I absolutely would not worry that your follower and like counts are different unless your follower count is dramatically smaller and dropping rapidly. If that’s the case, it’s an indication that you’re on the wrong track with your posting and you’re nosediving your brand. Of course, this will rarely be the case; most people will be unliking the page instead of just unfollowing it when you make them that irritated.
Preventing the Loss of Followers
If you have plenty of likes and growth in your likes, you might consider monitoring your followers to see if they are falling when they should be rising. If they are, you might need to take some steps to prevent the loss of even more followers. Here are my tips for that, based on what I’ve seen cause the loss of followers in the past.
First of all, keep an eye on your posts. Are they overly salesy? Are you focusing too much on what your audience can do for you, and too little on what you can do for your audience? In general, Facebook should be used for brand awareness and for building up the perception that you’re helpful and useful to your followers. Think about your posts appearing in your users’ feeds, and consider how they look.
I’ve seen a lot of people slip into overly marketing-style posts and end up losing followers. Remember that people on Facebook want something out of the posts they see. It might just be notice of a new product launch, it might be a sale announcement, or it might just be a link to a funny video.
Don’t be afraid to curate posts or content from your industry if those posts are likely to provide some value to your users.
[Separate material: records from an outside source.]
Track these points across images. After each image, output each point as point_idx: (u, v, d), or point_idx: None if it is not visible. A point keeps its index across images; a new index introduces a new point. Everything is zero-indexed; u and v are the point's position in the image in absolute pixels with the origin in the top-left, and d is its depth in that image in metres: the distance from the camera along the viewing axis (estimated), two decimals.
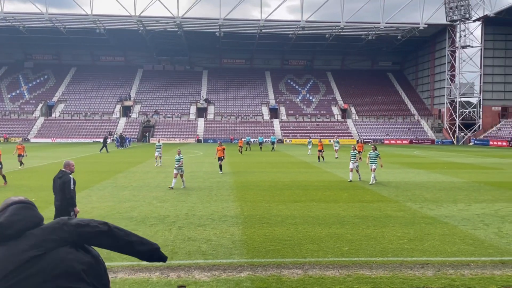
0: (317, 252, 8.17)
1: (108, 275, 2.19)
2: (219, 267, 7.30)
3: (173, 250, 8.25)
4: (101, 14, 67.49)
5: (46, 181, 18.45)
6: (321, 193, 15.62)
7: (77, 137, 65.62)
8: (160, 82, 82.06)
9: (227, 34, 72.68)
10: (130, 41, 79.48)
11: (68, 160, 8.60)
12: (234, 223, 10.59)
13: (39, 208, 8.55)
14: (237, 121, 73.25)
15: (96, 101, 75.76)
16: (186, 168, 24.91)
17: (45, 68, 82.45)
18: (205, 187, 16.87)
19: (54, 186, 8.28)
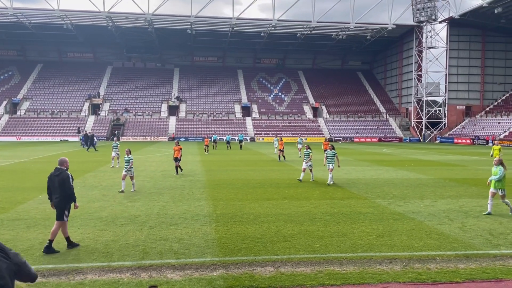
0: (289, 249, 8.26)
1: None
2: (191, 266, 7.27)
3: (145, 250, 8.16)
4: (68, 10, 65.56)
5: (11, 181, 17.85)
6: (293, 190, 15.78)
7: (43, 135, 63.59)
8: (130, 79, 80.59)
9: (198, 31, 72.11)
10: (99, 38, 77.60)
11: (63, 158, 8.66)
12: (207, 222, 10.56)
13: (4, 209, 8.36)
14: (209, 119, 72.89)
15: (64, 98, 73.64)
16: (159, 166, 24.67)
17: (9, 65, 79.36)
18: (177, 186, 16.73)
19: (52, 183, 8.30)
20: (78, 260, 7.59)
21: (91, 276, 6.78)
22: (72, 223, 10.32)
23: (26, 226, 9.99)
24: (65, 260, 7.52)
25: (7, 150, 38.34)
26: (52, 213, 11.38)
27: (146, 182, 17.93)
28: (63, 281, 6.56)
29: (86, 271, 7.01)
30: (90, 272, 6.94)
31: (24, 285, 6.36)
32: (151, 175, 20.42)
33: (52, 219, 10.75)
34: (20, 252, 7.82)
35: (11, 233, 9.37)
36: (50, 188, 8.40)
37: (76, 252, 8.02)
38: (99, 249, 8.26)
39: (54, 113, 69.84)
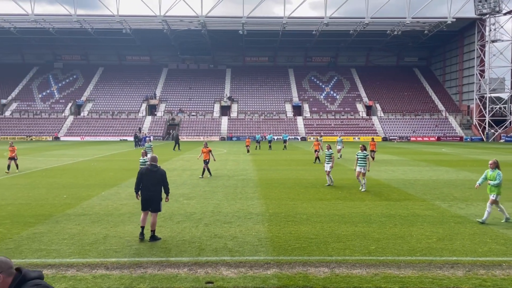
0: (343, 251, 8.13)
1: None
2: (245, 264, 7.37)
3: (200, 247, 8.38)
4: (127, 15, 68.70)
5: (77, 178, 19.01)
6: (347, 191, 15.49)
7: (104, 135, 67.11)
8: (184, 80, 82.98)
9: (250, 32, 72.75)
10: (155, 41, 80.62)
11: (154, 155, 9.40)
12: (260, 221, 10.65)
13: (71, 205, 8.89)
14: (260, 119, 73.31)
15: (123, 100, 77.26)
16: (211, 165, 25.10)
17: (73, 68, 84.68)
18: (230, 185, 16.99)
19: (149, 178, 8.94)
20: (139, 254, 7.94)
21: (150, 270, 7.07)
22: (132, 219, 10.83)
23: (91, 221, 10.59)
24: (127, 254, 7.90)
25: (72, 149, 40.86)
26: (113, 210, 12.03)
27: (200, 180, 18.38)
28: (125, 274, 6.89)
29: (146, 265, 7.32)
30: (150, 267, 7.24)
31: (90, 276, 6.77)
32: (205, 173, 20.87)
33: (114, 215, 11.37)
34: (86, 245, 8.35)
35: (78, 227, 9.98)
36: (143, 183, 9.01)
37: (137, 247, 8.40)
38: (157, 244, 8.60)
39: (114, 114, 73.48)
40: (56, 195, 14.43)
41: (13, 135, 66.72)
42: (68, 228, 9.91)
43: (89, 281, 6.54)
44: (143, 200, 9.03)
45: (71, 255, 7.84)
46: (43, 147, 45.44)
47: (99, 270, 7.04)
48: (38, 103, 75.71)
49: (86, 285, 6.38)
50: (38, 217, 11.06)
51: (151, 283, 6.48)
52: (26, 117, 72.12)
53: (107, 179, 18.72)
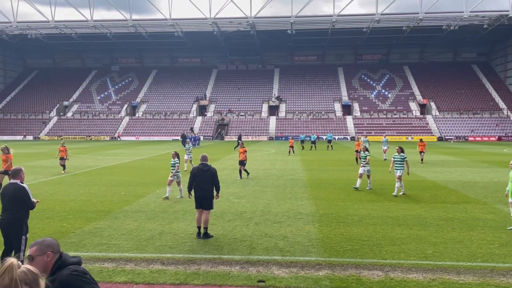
0: (398, 254, 7.90)
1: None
2: (297, 264, 7.36)
3: (251, 246, 8.47)
4: (179, 18, 70.70)
5: (133, 176, 19.85)
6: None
7: (158, 135, 69.53)
8: (233, 81, 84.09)
9: (298, 31, 72.36)
10: (205, 43, 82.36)
11: (205, 154, 9.69)
12: (310, 221, 10.58)
13: (128, 202, 9.26)
14: (308, 118, 72.73)
15: (175, 101, 79.63)
16: (261, 165, 25.33)
17: (129, 71, 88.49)
18: (279, 185, 17.02)
19: (201, 176, 9.19)
20: (193, 251, 8.17)
21: (204, 267, 7.25)
22: (186, 216, 11.15)
23: (147, 218, 11.03)
24: (182, 251, 8.15)
25: (128, 149, 42.71)
26: (167, 207, 12.43)
27: (250, 179, 18.56)
28: (180, 269, 7.11)
29: (200, 262, 7.51)
30: (203, 263, 7.43)
31: (147, 271, 7.05)
32: (254, 173, 21.07)
33: (168, 212, 11.76)
34: (143, 241, 8.71)
35: (135, 223, 10.43)
36: (196, 182, 9.23)
37: (190, 244, 8.64)
38: (210, 242, 8.79)
39: (166, 115, 75.92)
40: (114, 192, 15.16)
41: (74, 135, 70.84)
42: (126, 224, 10.39)
43: (146, 275, 6.82)
44: (197, 198, 9.25)
45: (129, 250, 8.21)
46: (101, 146, 47.86)
47: (155, 265, 7.32)
48: (97, 105, 79.83)
49: (144, 279, 6.66)
50: (98, 213, 11.68)
51: (204, 279, 6.65)
52: (86, 118, 76.29)
53: (161, 177, 19.37)
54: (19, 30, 74.77)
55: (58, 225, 10.21)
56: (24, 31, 75.27)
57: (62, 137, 67.87)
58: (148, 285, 6.46)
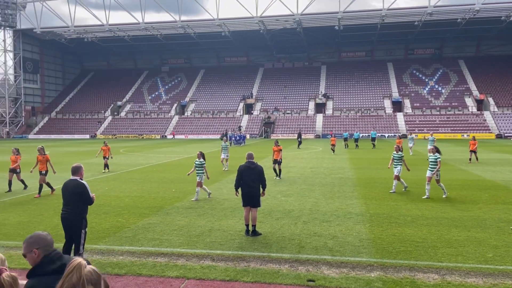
0: (455, 257, 7.53)
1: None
2: (347, 265, 7.22)
3: (300, 244, 8.41)
4: (226, 18, 71.66)
5: (183, 173, 20.35)
6: (456, 192, 14.32)
7: (206, 133, 70.93)
8: (279, 79, 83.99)
9: (346, 27, 70.96)
10: (251, 41, 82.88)
11: (250, 152, 9.78)
12: (360, 221, 10.34)
13: (179, 198, 9.45)
14: (357, 115, 71.18)
15: (222, 100, 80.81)
16: (308, 163, 25.11)
17: (178, 72, 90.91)
18: (327, 183, 16.78)
19: (248, 174, 9.28)
20: (242, 248, 8.24)
21: (253, 264, 7.29)
22: (234, 214, 11.27)
23: (197, 214, 11.26)
24: (231, 248, 8.25)
25: (177, 147, 43.88)
26: (216, 204, 12.63)
27: (297, 178, 18.45)
28: (229, 266, 7.20)
29: (249, 259, 7.56)
30: (252, 261, 7.46)
31: (197, 267, 7.19)
32: (301, 171, 20.95)
33: (217, 209, 11.94)
34: (193, 237, 8.89)
35: (185, 219, 10.68)
36: (243, 179, 9.27)
37: (239, 241, 8.72)
38: (259, 239, 8.83)
39: (214, 113, 77.24)
40: (166, 189, 15.63)
41: (127, 133, 73.81)
42: (177, 220, 10.67)
43: (197, 271, 6.96)
44: (244, 196, 9.28)
45: (180, 245, 8.42)
46: (153, 144, 49.53)
47: (206, 261, 7.45)
48: (148, 104, 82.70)
49: (195, 275, 6.80)
50: (151, 208, 12.09)
51: (254, 277, 6.68)
52: (138, 117, 79.27)
53: (210, 175, 19.70)
54: (76, 34, 79.06)
55: (114, 220, 10.67)
56: (81, 35, 79.50)
57: (117, 135, 70.95)
58: (199, 280, 6.58)
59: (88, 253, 7.82)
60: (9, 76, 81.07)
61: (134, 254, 7.91)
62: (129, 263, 7.37)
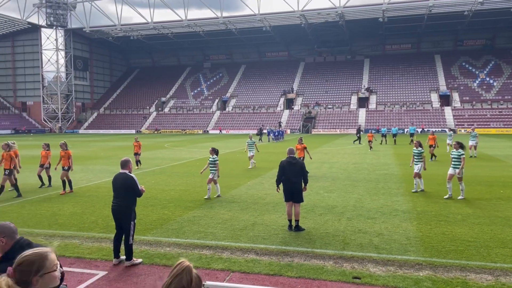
0: (510, 258, 7.16)
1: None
2: (394, 263, 7.04)
3: (345, 241, 8.30)
4: (267, 13, 71.57)
5: (226, 168, 20.62)
6: (510, 190, 13.59)
7: (246, 128, 71.35)
8: (321, 73, 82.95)
9: (391, 18, 68.90)
10: (293, 36, 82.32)
11: (291, 147, 9.86)
12: (407, 218, 10.06)
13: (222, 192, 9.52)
14: (401, 110, 69.04)
15: (263, 95, 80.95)
16: (351, 158, 24.69)
17: (220, 67, 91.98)
18: (372, 179, 16.43)
19: (290, 170, 9.30)
20: (285, 243, 8.25)
21: (297, 259, 7.27)
22: (277, 209, 11.29)
23: (240, 208, 11.38)
24: (274, 242, 8.27)
25: (219, 142, 44.48)
26: (259, 199, 12.69)
27: (339, 173, 18.20)
28: (273, 260, 7.23)
29: (293, 254, 7.55)
30: (296, 256, 7.45)
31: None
32: (344, 167, 20.64)
33: (260, 204, 12.01)
34: (237, 231, 8.99)
35: (229, 213, 10.83)
36: (285, 175, 9.26)
37: (283, 236, 8.73)
38: (302, 235, 8.80)
39: (255, 109, 77.56)
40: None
41: (171, 128, 75.67)
42: (221, 213, 10.83)
43: (242, 264, 7.04)
44: (286, 191, 9.27)
45: (225, 238, 8.55)
46: (195, 139, 50.49)
47: (250, 255, 7.52)
48: (191, 100, 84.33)
49: (239, 268, 6.88)
50: (195, 202, 12.34)
51: (298, 272, 6.67)
52: (181, 113, 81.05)
53: (251, 169, 19.86)
54: (123, 32, 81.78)
55: (160, 213, 10.99)
56: (127, 33, 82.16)
57: (161, 131, 72.86)
58: (244, 273, 6.66)
59: (136, 244, 8.10)
60: (61, 73, 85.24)
61: (180, 246, 8.11)
62: (175, 255, 7.57)
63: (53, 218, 10.50)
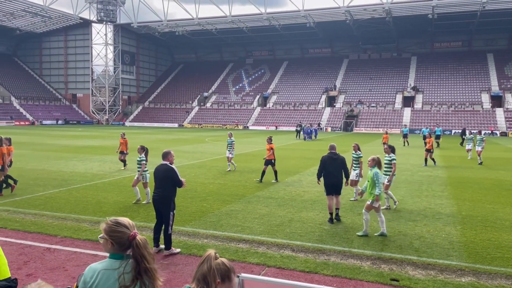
0: None
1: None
2: (435, 267, 6.81)
3: (383, 242, 8.12)
4: (311, 9, 70.81)
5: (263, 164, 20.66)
6: None
7: (286, 125, 71.16)
8: (365, 71, 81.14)
9: (441, 15, 66.13)
10: (336, 32, 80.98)
11: (333, 143, 10.19)
12: (450, 222, 9.69)
13: (259, 188, 9.58)
14: (449, 110, 66.30)
15: (304, 92, 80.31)
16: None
17: (262, 63, 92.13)
18: (414, 181, 15.94)
19: (332, 164, 9.82)
20: (321, 241, 8.18)
21: (334, 258, 7.19)
22: (314, 206, 11.20)
23: (277, 204, 11.40)
24: (311, 240, 8.23)
25: (258, 137, 44.66)
26: (296, 196, 12.65)
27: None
28: (309, 258, 7.19)
29: (329, 253, 7.48)
30: (332, 255, 7.37)
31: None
32: None
33: (297, 200, 11.98)
34: (273, 226, 9.01)
35: (266, 209, 10.87)
36: (327, 169, 9.81)
37: (319, 234, 8.66)
38: (339, 233, 8.69)
39: (295, 105, 77.13)
40: (247, 178, 16.02)
41: (212, 123, 76.76)
42: (258, 208, 10.89)
43: (277, 260, 7.05)
44: (328, 185, 9.72)
45: (261, 233, 8.59)
46: (235, 135, 50.82)
47: (286, 251, 7.52)
48: (232, 96, 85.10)
49: (275, 263, 6.90)
50: (233, 196, 12.48)
51: (334, 271, 6.60)
52: (222, 108, 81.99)
53: (290, 166, 19.81)
54: (168, 28, 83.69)
55: (199, 205, 11.20)
56: (172, 29, 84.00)
57: (202, 125, 74.07)
58: (279, 269, 6.67)
59: (176, 234, 8.31)
60: (109, 67, 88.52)
61: (217, 238, 8.24)
62: (212, 247, 7.70)
63: (97, 206, 10.97)
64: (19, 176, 15.61)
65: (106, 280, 2.49)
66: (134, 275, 2.45)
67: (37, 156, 22.77)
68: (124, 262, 2.51)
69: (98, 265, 2.56)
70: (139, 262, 2.46)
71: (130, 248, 2.52)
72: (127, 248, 2.53)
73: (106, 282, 2.49)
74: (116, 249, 2.53)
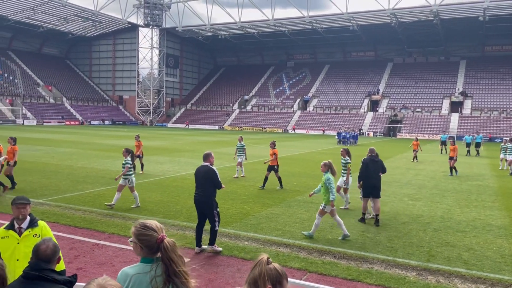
0: None
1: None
2: (485, 281, 6.49)
3: (430, 253, 7.82)
4: (355, 12, 69.77)
5: (303, 168, 20.55)
6: None
7: (327, 129, 70.34)
8: (410, 75, 78.86)
9: (493, 17, 63.16)
10: (381, 35, 79.29)
11: (372, 147, 10.48)
12: (502, 235, 9.20)
13: (300, 192, 9.52)
14: (500, 117, 63.11)
15: (346, 96, 79.14)
16: (440, 166, 23.19)
17: (303, 67, 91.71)
18: (463, 190, 15.27)
19: (373, 167, 10.11)
20: (364, 248, 8.00)
21: (377, 267, 7.01)
22: (356, 213, 10.97)
23: (316, 210, 11.24)
24: (353, 247, 8.07)
25: (299, 141, 44.44)
26: (338, 202, 12.44)
27: (426, 181, 17.19)
28: (352, 265, 7.05)
29: (372, 261, 7.30)
30: (376, 263, 7.19)
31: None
32: (431, 174, 19.45)
33: (338, 206, 11.77)
34: (315, 232, 8.91)
35: (306, 213, 10.77)
36: (369, 171, 10.05)
37: (362, 241, 8.48)
38: (382, 242, 8.46)
39: (337, 110, 76.12)
40: (287, 182, 15.95)
41: (252, 126, 77.19)
42: (298, 213, 10.82)
43: (319, 266, 6.97)
44: (367, 187, 10.04)
45: (302, 238, 8.52)
46: (275, 138, 50.92)
47: (327, 257, 7.41)
48: (272, 99, 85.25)
49: (316, 269, 6.82)
50: (274, 199, 12.47)
51: (378, 280, 6.43)
52: (262, 111, 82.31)
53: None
54: (212, 31, 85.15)
55: (240, 207, 11.28)
56: (215, 32, 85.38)
57: (242, 128, 74.67)
58: (320, 275, 6.59)
59: (217, 235, 8.39)
60: (154, 70, 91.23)
61: (258, 241, 8.26)
62: (253, 249, 7.72)
63: (142, 204, 11.29)
64: (70, 174, 16.39)
65: (139, 285, 2.52)
66: (165, 278, 2.48)
67: (86, 155, 23.81)
68: (154, 265, 2.54)
69: (130, 269, 2.59)
70: (167, 265, 2.48)
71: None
72: (156, 251, 2.56)
73: (139, 286, 2.52)
74: (146, 252, 2.56)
You want, at minimum, your readers to think “oh, neat” when they read a post. Even something as minimal as an interesting fact or statistic can do well enough so long as it isn’t attached to a sales pitch.
Secondly, lay off the contests for a while. Most contests run on Facebook have one main stipulation: like the page in order to qualify. Gleam contests often have a like as an entry method, and others do the same thing, even informal contests. After all, the purpose of the contest is to get more likes, right?
So you have people who are entering your contests but who don’t actually care about your posts. They want the chance to win free stuff, but they don’t ever feel like buying from you. What do they do? They unfollow you. They still like your page, so they’re still entered to win whatever you give away when they see your contests, but they don’t see your posts in their feeds.
“But how do they know about new contests then?” Well, there are dozens of communities on the web dedicated to contests and free stuff. Slickdeals is one of the major ones, for example. It’s quite common for people to find out about contests through a different social channel. Heck, they might just have a Twitter account dedicated to nothing but contests.
A third option is to simply post less often. Some social networks support frequent posts, like Twitter and Instagram. Some have dramatically diminishing returns, and Facebook is one of them. In general, I’ve found that posting once or twice per day, weekdays only, is generally good enough. Even twice a day can be a lot, if you don’t have a lot of interesting things to say.
Bigger brands and big blogs that publish multiple articles per day are more able to share their content on Facebook frequently without issues, but even so, they tend to have a good chunk fewer followers than they do likes.
Really, though, the best thing you can do is just ignore it. Focus on engaging with your audience. Focus on building rapport and community feedback. Focus on creating high quality posts, both on your website and on your social accounts. Focus on gaining a larger audience, not on scraping back the people who left. There’s no good way to contact them anyway.